Required action ->
Read the records below and report each line in which "delle" occurs.

[Page-level text extractions]

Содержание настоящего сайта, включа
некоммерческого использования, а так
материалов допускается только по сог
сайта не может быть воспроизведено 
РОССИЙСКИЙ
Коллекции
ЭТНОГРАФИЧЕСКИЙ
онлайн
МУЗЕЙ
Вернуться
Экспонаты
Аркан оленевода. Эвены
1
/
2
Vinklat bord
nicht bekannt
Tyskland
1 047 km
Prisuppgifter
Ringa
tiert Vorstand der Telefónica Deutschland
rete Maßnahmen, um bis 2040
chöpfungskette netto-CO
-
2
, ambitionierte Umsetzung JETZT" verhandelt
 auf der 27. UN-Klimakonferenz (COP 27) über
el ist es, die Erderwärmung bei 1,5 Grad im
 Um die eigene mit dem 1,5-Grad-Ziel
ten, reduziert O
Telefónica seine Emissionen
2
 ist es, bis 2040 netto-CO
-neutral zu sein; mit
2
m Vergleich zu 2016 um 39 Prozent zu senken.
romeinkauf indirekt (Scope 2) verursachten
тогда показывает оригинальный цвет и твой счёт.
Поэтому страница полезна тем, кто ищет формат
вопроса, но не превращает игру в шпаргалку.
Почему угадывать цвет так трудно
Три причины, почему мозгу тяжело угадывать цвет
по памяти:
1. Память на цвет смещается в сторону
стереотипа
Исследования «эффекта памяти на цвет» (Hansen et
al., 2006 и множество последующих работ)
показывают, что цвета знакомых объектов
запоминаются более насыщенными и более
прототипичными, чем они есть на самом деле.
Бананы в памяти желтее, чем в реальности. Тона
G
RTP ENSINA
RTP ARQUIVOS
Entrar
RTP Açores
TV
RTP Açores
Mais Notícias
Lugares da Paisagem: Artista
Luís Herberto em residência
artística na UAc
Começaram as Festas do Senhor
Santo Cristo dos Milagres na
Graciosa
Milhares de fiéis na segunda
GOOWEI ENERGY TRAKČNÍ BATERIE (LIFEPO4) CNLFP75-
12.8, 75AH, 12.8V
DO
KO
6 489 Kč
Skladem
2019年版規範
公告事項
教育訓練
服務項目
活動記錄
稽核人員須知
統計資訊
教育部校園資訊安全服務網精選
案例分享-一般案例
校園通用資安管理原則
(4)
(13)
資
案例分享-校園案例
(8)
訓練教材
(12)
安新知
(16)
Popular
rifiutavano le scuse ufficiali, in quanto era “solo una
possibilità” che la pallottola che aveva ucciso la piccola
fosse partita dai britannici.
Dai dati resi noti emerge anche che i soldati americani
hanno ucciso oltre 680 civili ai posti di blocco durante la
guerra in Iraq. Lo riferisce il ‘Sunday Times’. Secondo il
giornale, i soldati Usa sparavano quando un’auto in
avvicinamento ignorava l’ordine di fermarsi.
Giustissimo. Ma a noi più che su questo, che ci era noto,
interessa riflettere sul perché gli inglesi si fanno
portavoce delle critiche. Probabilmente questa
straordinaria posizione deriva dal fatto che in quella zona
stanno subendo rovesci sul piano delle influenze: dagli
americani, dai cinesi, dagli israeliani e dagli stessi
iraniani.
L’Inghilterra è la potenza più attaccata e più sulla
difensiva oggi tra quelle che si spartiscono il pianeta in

Task result ->
portavoce delle critiche. Probabilmente questa
stanno subendo rovesci sul piano delle influenze: dagli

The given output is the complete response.